It probably won’t, but the web might do the trick.
At Google I/O, Google announced their new material design look and feel for Android L, Chrome and virtually everything Google.
If you want to learn more about the concepts of material design, then you best watch the part in the I/O keynote about it:
The question this raises for me is how this will affect iOS and Apple.
Material design for Google isn’t limited for Android – it is all encompassing. Up until today, when you designed and built a service, you had to design it 3 times:
- For the browser
- For iOS
- For Android
A lot of the players, being mobile first, started with iOS and then moved on from there. This tended to give the iOS design principles a head start. In the past, this meant apps that don’t adhere to the Android design principles. Today, it means that people are conscious enough for the need to design twice.
But then what do you do with the desktop part? How do you maintain a look and feel that fits your brand, iOS, Android and the desktop?
Before we try and answer this question, let’s first see what makes material design so enticing for everyone – and I am not talking about UI here:
- It is suitable for all screen sizes and input methods:
smartwatch, smartphone, smart-tablet, smart-auto, smart-TV and smart-PC
- It has a well documented and well thought out guidelines for the design, making it easy for designers to learn and follow
- It comes with code that enables using it everywhere (Polymer)
So we have a design language that has been formalized, suitable for all screen sizes and display options conceivable today AND with ready tools for developers. Can you ask for more?
Material design changes the context, as it gives the designer and the frontend developer a good starting point that is suitable for desktop and Android; and can be tweaked to look nice on iOS with some modifications. You can find an example on medium done by a designer as an experiment.

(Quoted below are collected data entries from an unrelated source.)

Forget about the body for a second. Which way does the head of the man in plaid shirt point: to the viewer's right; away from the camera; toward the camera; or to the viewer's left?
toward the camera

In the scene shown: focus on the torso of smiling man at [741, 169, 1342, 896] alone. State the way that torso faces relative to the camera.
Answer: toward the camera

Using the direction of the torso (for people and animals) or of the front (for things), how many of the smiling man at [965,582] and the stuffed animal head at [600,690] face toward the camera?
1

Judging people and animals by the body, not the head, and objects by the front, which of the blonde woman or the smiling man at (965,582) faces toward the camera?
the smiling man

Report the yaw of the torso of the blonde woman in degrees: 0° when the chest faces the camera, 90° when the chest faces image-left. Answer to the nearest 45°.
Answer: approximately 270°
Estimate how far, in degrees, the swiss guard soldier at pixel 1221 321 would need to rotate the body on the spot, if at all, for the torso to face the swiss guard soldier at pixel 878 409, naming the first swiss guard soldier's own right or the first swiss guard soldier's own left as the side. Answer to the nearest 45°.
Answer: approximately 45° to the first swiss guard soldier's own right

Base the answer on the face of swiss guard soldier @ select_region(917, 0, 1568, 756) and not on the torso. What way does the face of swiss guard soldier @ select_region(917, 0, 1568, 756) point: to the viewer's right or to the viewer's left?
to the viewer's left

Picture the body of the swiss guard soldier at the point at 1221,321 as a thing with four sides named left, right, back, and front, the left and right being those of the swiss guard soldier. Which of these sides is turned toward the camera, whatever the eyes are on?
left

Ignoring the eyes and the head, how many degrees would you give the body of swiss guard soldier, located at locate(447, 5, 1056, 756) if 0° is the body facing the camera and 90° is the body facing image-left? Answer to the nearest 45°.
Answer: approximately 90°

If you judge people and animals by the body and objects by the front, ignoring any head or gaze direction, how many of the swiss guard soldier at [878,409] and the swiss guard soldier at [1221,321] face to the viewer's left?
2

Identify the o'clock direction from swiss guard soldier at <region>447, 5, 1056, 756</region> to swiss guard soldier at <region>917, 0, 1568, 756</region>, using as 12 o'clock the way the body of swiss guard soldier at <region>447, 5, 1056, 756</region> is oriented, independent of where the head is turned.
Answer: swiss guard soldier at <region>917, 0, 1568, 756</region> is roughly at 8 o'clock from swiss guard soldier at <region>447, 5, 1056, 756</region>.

What will be interesting to see here is how will that affect cross platform development tools and the way people design HTML5-based apps that run everywhere. There are two tracks here, both can be painful to Apple:
- Web apps and websites designed for mobile will adopt material design, so when you use Safari to browse the web with your iPhone or iPad you’ll end up interacting material design sites
- Cross platform apps will go for material design in their mobile first development, bringing more of Android and Google into the iOS world
How this unfolds? Who knows?
Maybe tomorrow we will see some tweaks made by Apple to its design to make material design less practical on iOS. Most probably it will get ignored for now, but I am sure Apple is following this trend.
The real question is does Google has a chance in making a design language bigger than Android?